On March 11, an unprecedented 9.0-magnitude earthquake struck northern Japan. Long accustomed to earthquakes, the country’s buildings and infrastructure were built to withstand the often-violent shakes of the earth’s crust, but nothing could withstand the fury the earthquake unleashed. No sooner had the violent shaking stopped than a tsunami quickly arose from the Pacific Ocean and brought a wall of water, in some places in excess of 30 feet high, onto the east coast of the northern portion of the country.
With wailing sirens warning residents to head to higher ground, tremendous surges of water poured into ports, fishing villages, and inland towns. Tossing cars and trucks as if they were pocket-sized children’s toys, the tsunami went on to obliterate bridges, retaining walls, and buildings and infrastructure of every size. Ships that had been out fishing off the coastline or carrying freight to various ports were swept inland for miles, and in some places settled in mountain valleys when the water finally receded. With whole cities consumed by the surging ocean, the disaster claimed nearly 20,000 lives and left hundreds of thousands homeless.
The jaw-dropping video imagery captured by residents, security cameras, and news agencies looked like something out of a summer blockbuster movie, but the disaster footage was not only of shattered buildings and surging water destroying everything in its path; the worst nuclear accident since the Chernobyl disaster caused the world even greater concern.
Sustaining serious damage as a result of the earthquake and the unprecedented tsunami surge, the Fukushima Daiichi Nuclear Power Plant had three of its reactors experience partial meltdowns. With explosions and almost constant releases of hydrogen and radioactive gases coming from the fractured structure, the plant’s owner, the Tokyo Electric Power Company, sent emergency crews and nuclear power experts into the plant to work in shifts in radiation suits to try to contain an already nightmarish situation. As specialty crews worked around the clock in time-limited shifts to contain the radiation leaks, search and rescue crews from around the world poured into Japan to render whatever assistance they could. Two of those crews came from the United States.
Virginia Task Force 1, from the Fairfax County (Va.) Fire and Rescue Department, and the Los Angeles County Search and Rescue Team arrived in Japan less than 36 hours after the earthquake.
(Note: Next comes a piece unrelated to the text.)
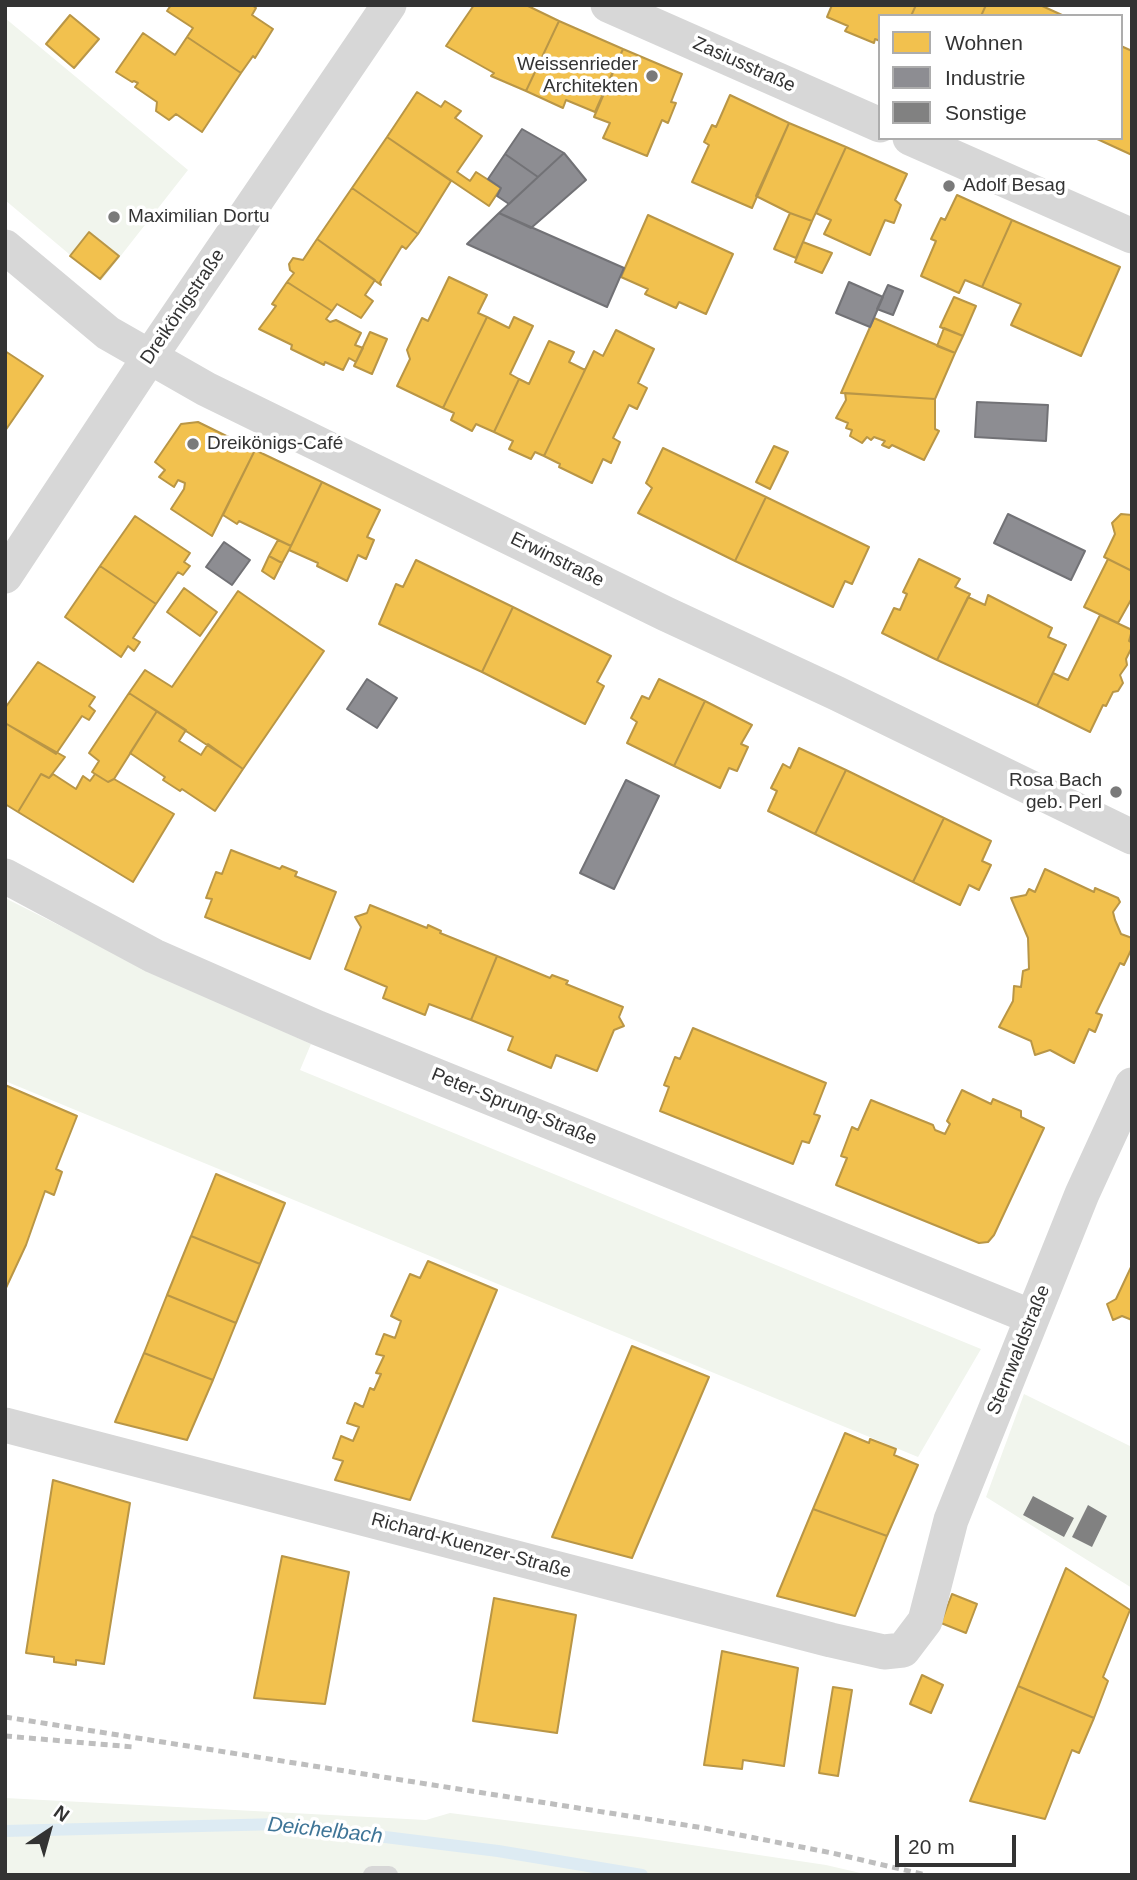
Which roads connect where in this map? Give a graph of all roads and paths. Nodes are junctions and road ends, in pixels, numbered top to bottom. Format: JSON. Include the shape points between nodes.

Joining search and rescue forces from Australia, Great Britain, and even New Zealand, which had just encountered its own earthquake in Christchurch just three weeks prior to the 9.0-magnitude Japan quake, the crews were deployed around the devastated northern region.
What they found left even the most seasoned and experienced rescuers in awe. The sheer and comprehensive devastation was indescribable for many. In some places, the destruction eclipsed the magnitude of what many of the international search and rescue teams had seen in Haiti just a year before. Unfortunately, their immediate tasks of looking for survivors would be in vain. Pockets of collapsed buildings that may have held quake survivors ended up flooding with water from the tsunami surge, thereby drowning anyone left alive after the earthquake.
While their rescue efforts did not yield the end results of finding the survivors that the world was praying for, the international assembly of search and rescue teams did provide critical support to the Japanese government and its people as they began to come to terms with their long-term recovery. By preparing shelters for the displaced, re-equipping Japanese emergency personnel with the necessary tools to do their jobs, clearing debris, and opening up supply routes or tending to those harmed by the three-pronged disaster, every team on the ground made a difference.
The devastation left behind will take decades to rebuild, and a full and accurate accounting of the lives lost will never truly be known. Furthermore, the partial meltdowns of three reactors at the Fukushima Daiichi Nuclear Power Plant caused a renewed worldwide debate on the safety and reliability of the nuclear power industry. Amid all of these factors was Japan’s economy, which already had enough challenges with a lingering worldwide economic downturn. Its recovery, like those of the northern Japanese coastlines, will be a work in progress for generations.